Dom Phillips, jornalista inglês que colabora para diversos veículos, dentre eles o Guardian, acompanhava o indigenista para visitar um posto de vigilância na região e entrevistar indígenas sobre as ações de proteção em curso.

Bruno Araújo Pereira atuou durante anos no Vale do Javari, onde foi coordenador regional da Funai em Atalaia do Norte (AM). Ainda pela Funai, em 2018 assumiu a Coordenação Geral de Índios Isolados e Recém Contatados (CGIIRC) e chefiou importante expedição de contato com os Korubo. É um dos fundadores do OPI – Observatório dos Direitos Humanos dos Povos Indígenas Isolados e de Recente Contato. Extremamente competente, Bruno é indigenista experiente que conhece muito bem a região onde foi dado como desaparecido.

Aumento da violência

O desaparecimento de Bruno e Dom acontece em um contexto de aumento exponencial da violência no Vale do Javari.

Há pouco menos de três anos, em setembro de 2019, o colaborador da Funai, Maxciel Pereira dos Santos foi assassinado em Tabatinga (AM), município próximo da TI Vale do Javari. Maxciel também atuou nas bases de vigilância para conter invasões no Vale do Javari.

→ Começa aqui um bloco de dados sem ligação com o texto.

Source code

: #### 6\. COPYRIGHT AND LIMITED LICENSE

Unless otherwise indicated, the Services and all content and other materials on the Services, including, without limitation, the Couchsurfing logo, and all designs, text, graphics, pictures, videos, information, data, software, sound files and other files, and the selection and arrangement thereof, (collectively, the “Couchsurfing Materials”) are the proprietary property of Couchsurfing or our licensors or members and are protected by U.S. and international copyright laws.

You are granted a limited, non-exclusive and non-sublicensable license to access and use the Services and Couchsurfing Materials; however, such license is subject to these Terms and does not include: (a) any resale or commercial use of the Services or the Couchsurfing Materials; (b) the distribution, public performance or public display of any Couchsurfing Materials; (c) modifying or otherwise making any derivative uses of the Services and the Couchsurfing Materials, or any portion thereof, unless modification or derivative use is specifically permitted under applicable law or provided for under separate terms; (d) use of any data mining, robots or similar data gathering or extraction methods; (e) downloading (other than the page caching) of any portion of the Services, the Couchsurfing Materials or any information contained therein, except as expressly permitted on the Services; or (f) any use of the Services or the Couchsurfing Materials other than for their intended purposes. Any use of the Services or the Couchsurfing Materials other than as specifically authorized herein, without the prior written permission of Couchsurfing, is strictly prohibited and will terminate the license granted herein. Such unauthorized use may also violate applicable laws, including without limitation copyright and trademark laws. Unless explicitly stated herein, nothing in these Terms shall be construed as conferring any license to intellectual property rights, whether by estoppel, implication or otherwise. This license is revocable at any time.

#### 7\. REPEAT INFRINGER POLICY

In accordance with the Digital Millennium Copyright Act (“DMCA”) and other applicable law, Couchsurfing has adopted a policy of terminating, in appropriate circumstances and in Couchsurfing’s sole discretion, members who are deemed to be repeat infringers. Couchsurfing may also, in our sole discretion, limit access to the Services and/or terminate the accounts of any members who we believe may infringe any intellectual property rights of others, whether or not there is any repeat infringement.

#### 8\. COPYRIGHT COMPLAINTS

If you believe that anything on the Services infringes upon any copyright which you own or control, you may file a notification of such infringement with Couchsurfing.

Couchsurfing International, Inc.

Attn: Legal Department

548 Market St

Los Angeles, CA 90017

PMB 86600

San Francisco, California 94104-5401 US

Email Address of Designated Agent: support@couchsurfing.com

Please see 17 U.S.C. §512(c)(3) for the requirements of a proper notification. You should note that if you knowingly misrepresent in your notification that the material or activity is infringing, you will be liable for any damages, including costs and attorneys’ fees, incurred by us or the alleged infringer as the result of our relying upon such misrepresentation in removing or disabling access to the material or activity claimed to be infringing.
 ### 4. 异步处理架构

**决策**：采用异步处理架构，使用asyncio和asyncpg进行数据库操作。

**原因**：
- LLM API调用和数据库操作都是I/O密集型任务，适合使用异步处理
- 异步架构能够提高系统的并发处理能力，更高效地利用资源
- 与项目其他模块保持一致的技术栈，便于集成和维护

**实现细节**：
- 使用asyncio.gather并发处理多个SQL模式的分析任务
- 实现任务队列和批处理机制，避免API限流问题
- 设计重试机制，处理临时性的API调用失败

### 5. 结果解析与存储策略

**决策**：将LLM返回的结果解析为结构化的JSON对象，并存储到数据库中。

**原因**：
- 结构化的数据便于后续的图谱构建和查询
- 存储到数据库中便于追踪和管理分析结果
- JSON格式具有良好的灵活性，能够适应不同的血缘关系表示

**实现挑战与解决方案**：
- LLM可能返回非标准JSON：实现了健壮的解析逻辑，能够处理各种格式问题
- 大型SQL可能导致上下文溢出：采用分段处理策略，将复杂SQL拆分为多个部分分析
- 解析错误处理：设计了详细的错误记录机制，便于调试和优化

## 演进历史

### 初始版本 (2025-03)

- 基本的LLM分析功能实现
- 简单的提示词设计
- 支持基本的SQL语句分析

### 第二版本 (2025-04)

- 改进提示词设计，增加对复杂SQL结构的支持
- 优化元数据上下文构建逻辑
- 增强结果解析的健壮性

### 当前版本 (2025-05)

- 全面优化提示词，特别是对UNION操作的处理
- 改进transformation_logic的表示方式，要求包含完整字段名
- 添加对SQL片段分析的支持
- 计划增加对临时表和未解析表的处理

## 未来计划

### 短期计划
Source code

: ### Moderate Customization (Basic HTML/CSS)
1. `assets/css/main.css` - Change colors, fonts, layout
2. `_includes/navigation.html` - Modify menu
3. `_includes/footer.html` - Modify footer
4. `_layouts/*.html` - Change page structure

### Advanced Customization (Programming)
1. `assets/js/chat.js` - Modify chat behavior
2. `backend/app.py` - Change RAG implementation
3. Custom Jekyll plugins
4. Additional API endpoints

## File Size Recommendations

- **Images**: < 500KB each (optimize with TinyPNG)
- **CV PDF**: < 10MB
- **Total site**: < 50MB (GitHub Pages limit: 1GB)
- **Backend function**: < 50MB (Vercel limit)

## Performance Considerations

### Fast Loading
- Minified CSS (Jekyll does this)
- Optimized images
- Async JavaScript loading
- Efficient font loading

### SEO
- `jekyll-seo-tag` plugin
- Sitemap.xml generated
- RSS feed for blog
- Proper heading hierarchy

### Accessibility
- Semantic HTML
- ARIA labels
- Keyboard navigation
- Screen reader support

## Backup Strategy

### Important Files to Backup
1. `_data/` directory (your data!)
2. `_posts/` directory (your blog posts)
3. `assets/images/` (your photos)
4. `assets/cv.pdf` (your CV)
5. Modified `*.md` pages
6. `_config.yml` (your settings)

Somente em 2019 a Univaja havia denunciado sete ataques com armas de fogo contra as equipes da base de vigilância do rio Ituí. Na ocasião, a Univaja apontava a necessidade de apoio permanente de forças policiais em algumas regiões da Terra Indígena, como os rios Ituí e Curuçá, constantemente alvos de invasões.

Também em 2019, a Associação dos Kanamari do Vale do Javari (Akavaja) denunciou reiteradamente a atuação de garimpeiros no alto curso do rio Jutaí. Na ocasião, uma operação de fiscalização destruiu 60 balsas do garimpo. Em 2022, os Kanamari voltaram a denunciar as invasões garimpeiras que retornaram diante da falta de fiscalização.

Antes disso, em 2017, a intensificação das invasões pelo garimpo já colocava em risco comunidades indígenas nos altos cursos dos rios Jandiatuba e Jutaí e seus afluentes, área que concentra o maior número de referências confirmadas de índios isolados na região.

Diante dos fatos, o CTI se junta à Univaja, ao OPI e diversas organizações indígenas e indigenistas do país para exigir total prioridade das forças de segurança do estado brasileiro na intensificação das buscas pelos desaparecidos e na devida apuração das responsabilidades envolvidas, com a urgência que esse caso requer. Como organização da sociedade civil, exigimos ainda a investigação da omissão do atual governo com a proteção da TI Vale do Javari colocando em risco vidas indígenas e de seus parceiros que atuam na defesa de direitos.